Task to complete
Return the full text below on the optical interconnect between superconducting quantum chips, reproducing it word for word.

*** Supplied passage

Solid state optical interconnect between distant superconducting quantum chips

TL;DR

This paper proposes a solid-state optical interface for superconducting quantum chips, enabling high-fidelity quantum state transfer over long distances via optical fibers, advancing quantum communication technology.

Contribution

It introduces a novel quantum interface design using electron spins and Raman transitions, achieving over 90% fidelity in state swapping and long-distance transfer.

Findings

Fidelity of over 90% in quantum state swapping between qubits.

Successful demonstration of long-distance quantum transfer via optical fiber.

Implementation of a STIRAP-type operation for quantum state manipulation.

Abstract

We propose a design for a quantum interface exploiting the electron spins in crystals to swap the quantum states between the optical and microwave. Using sideband driving of a superconducting flux qubit and a combined cavity/solid-state spin ensemble Raman transition, we demonstrate how a stimulated Raman adiabatic passage (STIRAP)-type operation can swap the quantum state between a superconducting flux qubit and an optical cavity mode with a fidelity higher than $90\%$. We further consider two distant superconducting qubits with their respective interfaces joined by an optical fiber and show a quantum transfer fidelity exceeding $90\%$ between the two distant qubits.

******
*** Records shown

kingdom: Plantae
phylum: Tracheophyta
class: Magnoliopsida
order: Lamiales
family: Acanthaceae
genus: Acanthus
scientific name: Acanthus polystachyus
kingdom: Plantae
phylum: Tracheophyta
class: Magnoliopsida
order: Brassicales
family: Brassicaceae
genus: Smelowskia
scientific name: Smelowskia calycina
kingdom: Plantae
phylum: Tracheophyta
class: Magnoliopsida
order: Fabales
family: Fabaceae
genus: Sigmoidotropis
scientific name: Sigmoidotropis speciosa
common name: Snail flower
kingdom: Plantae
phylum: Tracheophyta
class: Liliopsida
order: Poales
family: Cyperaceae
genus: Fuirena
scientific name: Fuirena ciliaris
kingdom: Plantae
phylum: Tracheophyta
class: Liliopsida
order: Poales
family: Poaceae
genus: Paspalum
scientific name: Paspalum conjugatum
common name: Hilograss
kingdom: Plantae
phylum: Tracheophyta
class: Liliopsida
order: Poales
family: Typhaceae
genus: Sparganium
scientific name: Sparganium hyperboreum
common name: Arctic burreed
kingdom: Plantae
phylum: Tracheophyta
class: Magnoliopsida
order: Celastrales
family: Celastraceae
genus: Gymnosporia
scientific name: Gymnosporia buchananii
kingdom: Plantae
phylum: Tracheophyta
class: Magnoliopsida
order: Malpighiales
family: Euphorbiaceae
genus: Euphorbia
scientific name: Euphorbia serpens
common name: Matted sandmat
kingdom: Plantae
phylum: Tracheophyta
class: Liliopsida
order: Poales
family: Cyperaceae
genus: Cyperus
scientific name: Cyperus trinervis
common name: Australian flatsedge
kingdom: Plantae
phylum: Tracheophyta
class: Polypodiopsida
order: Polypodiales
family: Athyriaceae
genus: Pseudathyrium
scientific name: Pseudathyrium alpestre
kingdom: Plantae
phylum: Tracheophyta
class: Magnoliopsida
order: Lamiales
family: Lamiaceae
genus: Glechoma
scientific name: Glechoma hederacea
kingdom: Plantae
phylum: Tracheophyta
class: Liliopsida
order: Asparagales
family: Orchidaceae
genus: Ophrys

******

Your response
Solid state optical interconnect between distant superconducting quantum chips

TL;DR

This paper proposes a solid-state optical interface for superconducting quantum chips, enabling high-fidelity quantum state transfer over long distances via optical fibers, advancing quantum communication technology.

Contribution

It introduces a novel quantum interface design using electron spins and Raman transitions, achieving over 90% fidelity in state swapping and long-distance transfer.

Findings

Fidelity of over 90% in quantum state swapping between qubits.

Successful demonstration of long-distance quantum transfer via optical fiber.

Implementation of a STIRAP-type operation for quantum state manipulation.

Abstract

We propose a design for a quantum interface exploiting the electron spins in crystals to swap the quantum states between the optical and microwave. Using sideband driving of a superconducting flux qubit and a combined cavity/solid-state spin ensemble Raman transition, we demonstrate how a stimulated Raman adiabatic passage (STIRAP)-type operation can swap the quantum state between a superconducting flux qubit and an optical cavity mode with a fidelity higher than $90\%$. We further consider two distant superconducting qubits with their respective interfaces joined by an optical fiber and show a quantum transfer fidelity exceeding $90\%$ between the two distant qubits.